------ Records for the task ------

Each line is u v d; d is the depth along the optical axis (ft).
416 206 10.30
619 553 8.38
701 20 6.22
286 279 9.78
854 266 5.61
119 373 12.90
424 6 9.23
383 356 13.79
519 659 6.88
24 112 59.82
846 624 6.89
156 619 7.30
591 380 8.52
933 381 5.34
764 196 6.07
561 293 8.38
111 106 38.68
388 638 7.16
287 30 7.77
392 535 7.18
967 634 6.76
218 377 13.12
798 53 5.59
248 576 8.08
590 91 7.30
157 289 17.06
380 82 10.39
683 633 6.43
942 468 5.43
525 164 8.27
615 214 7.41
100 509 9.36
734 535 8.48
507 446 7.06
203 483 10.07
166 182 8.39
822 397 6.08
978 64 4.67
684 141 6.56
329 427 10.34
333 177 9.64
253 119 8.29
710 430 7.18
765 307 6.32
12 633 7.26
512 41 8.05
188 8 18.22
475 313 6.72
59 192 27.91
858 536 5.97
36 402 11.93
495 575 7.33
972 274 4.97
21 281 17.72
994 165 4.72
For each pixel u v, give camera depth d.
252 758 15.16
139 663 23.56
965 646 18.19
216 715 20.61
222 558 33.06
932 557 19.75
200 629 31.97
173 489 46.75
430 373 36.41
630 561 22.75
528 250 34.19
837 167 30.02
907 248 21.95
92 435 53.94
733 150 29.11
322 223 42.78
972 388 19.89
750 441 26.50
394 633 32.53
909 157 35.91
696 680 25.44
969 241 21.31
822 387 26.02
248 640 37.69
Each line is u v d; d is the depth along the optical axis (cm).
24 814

------
------ Records for the task ------

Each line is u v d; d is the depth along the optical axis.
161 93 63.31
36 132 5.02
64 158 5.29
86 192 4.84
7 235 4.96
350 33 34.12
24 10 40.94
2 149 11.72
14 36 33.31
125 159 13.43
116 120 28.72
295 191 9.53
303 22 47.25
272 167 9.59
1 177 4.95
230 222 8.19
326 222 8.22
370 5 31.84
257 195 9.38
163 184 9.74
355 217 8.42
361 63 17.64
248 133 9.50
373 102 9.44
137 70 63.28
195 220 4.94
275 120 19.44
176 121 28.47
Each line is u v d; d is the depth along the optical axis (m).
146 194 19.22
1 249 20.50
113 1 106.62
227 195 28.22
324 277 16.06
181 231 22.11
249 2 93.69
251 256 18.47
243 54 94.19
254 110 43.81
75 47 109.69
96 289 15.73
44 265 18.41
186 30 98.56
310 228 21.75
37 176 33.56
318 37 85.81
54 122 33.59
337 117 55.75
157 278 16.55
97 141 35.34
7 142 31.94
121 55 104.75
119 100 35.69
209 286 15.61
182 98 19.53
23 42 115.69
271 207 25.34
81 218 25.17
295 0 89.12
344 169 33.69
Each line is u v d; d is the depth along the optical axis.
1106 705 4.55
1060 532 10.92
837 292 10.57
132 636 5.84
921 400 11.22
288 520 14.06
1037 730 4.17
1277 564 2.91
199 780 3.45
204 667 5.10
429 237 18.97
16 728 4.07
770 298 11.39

------

Working from the records above, write out verbatim only the lines from the line containing "optical axis (ft)." through the line containing "430 373 36.41".

Solved exercise>
Each line is u v d; d is the depth along the optical axis (ft).
416 206 10.30
619 553 8.38
701 20 6.22
286 279 9.78
854 266 5.61
119 373 12.90
424 6 9.23
383 356 13.79
519 659 6.88
24 112 59.82
846 624 6.89
156 619 7.30
591 380 8.52
933 381 5.34
764 196 6.07
561 293 8.38
111 106 38.68
388 638 7.16
287 30 7.77
392 535 7.18
967 634 6.76
218 377 13.12
798 53 5.59
248 576 8.08
590 91 7.30
157 289 17.06
380 82 10.39
683 633 6.43
942 468 5.43
525 164 8.27
615 214 7.41
100 509 9.36
734 535 8.48
507 446 7.06
203 483 10.07
166 182 8.39
822 397 6.08
978 64 4.67
684 141 6.56
329 427 10.34
333 177 9.64
253 119 8.29
710 430 7.18
765 307 6.32
12 633 7.26
512 41 8.05
188 8 18.22
475 313 6.72
59 192 27.91
858 536 5.97
36 402 11.93
495 575 7.33
972 274 4.97
21 281 17.72
994 165 4.72
For each pixel u v, give camera depth d.
252 758 15.16
139 663 23.56
965 646 18.19
216 715 20.61
222 558 33.06
932 557 19.75
200 629 31.97
173 489 46.75
430 373 36.41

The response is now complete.